## [Request]
Write back, word for word, the lines from the one containing "ostruita con carattere" to the end of the listing below. Include nothing else, and no pictures.
--- Given records Enclosed Below ---
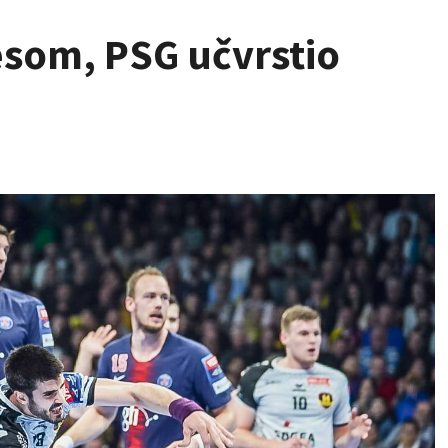
som, PSG učvrstio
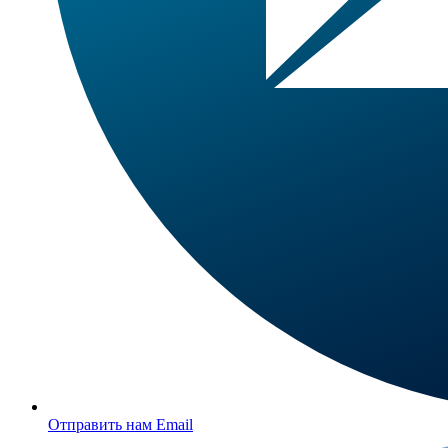
Отправить нам Email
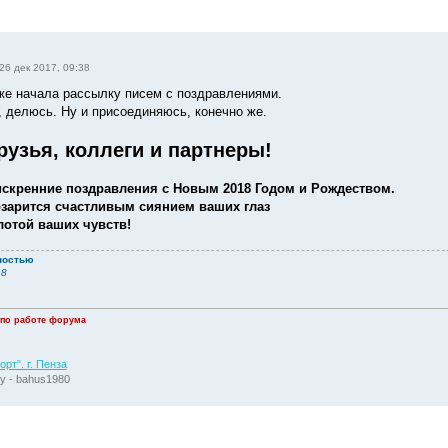
26 дек 2017, 09:38
же начала рассылку писем с поздравлениями.
, делюсь. Ну и присоединяюсь, конечно же.
рузья, коллеги и партнеры!
скренние поздравления с Новым 2018 Годом и Рождеством.
 озарится счастливым сиянием ваших глаз
лотой ваших чувств!
ностью
18
 по работе форума
рт". г. Пенза
у - bahus1980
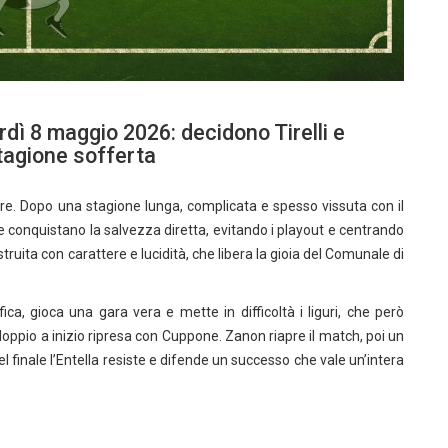
rdì 8 maggio 2026: decidono Tirelli e
tagione sofferta
re. Dopo una stagione lunga, complicata e spesso vissuta con il
 e conquistano la salvezza diretta, evitando i playout e centrando
ostruita con carattere e lucidità, che libera la gioia del Comunale di
fica, gioca una gara vera e mette in difficoltà i liguri, che però
ddoppio a inizio ripresa con Cuppone. Zanon riapre il match, poi un
Nel finale l’Entella resiste e difende un successo che vale un’intera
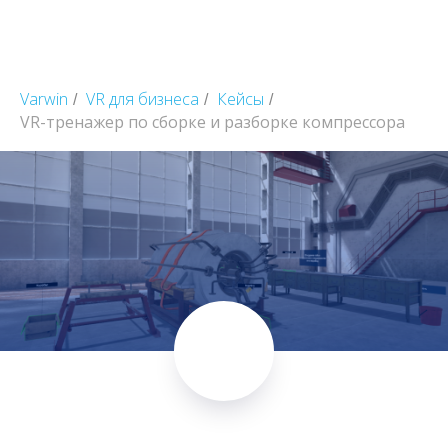
Varwin
VR для бизнеса
Кейсы
/
/
/
VR-тренажер по сборке и разборке компрессора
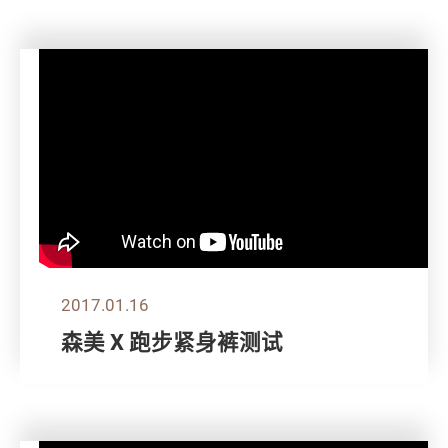
2017.01.16
森美 X 跑步紧身裤测试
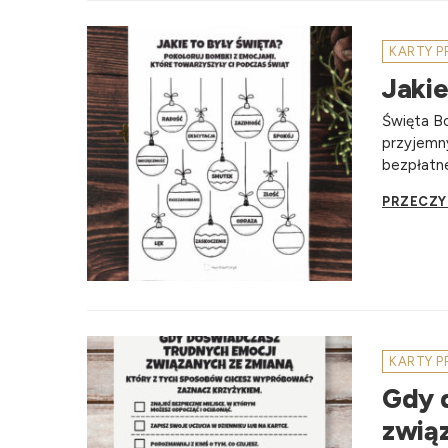
KARTY 
Jakie
Święta B
przyjemny
bezpłatne
PRZECZY
KARTY 
Gdy 
związ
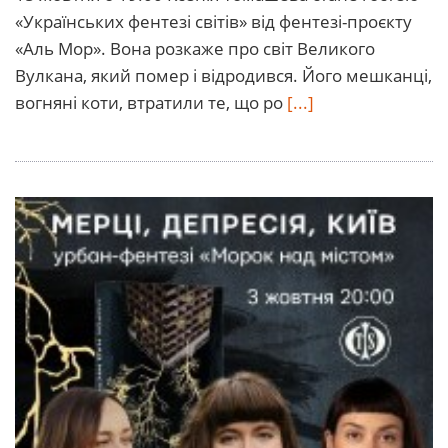
«Українських фентезі світів» від фентезі-проєкту
«Аль Мор». Вона розкаже про світ Великого
Вулкана, який помер і відродився. Його мешканці,
вогняні коти, втратили те, що ро
[...]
--- End of Enclosed Given records ---
## [Final answer]
ostruita con carattere e lucidità, che libera la gioia del Comunale di
fica, gioca una gara vera e mette in difficoltà i liguri, che però
ddoppio a inizio ripresa con Cuppone. Zanon riapre il match, poi un
Nel finale l’Entella resiste e difende un successo che vale un’intera
Varwin
VR для бизнеса
Кейсы
/
/
/
VR-тренажер по сборке и разборке компрессора
2017.01.16
森美 X 跑步紧身裤测试
KARTY 
Jakie
Święta B
przyjemny
bezpłatne
PRZECZY
KARTY 
Gdy 
związ
«Українських фентезі світів» від фентезі-проєкту
«Аль Мор». Вона розкаже про світ Великого
Вулкана, який помер і відродився. Його мешканці,
вогняні коти, втратили те, що ро
[...]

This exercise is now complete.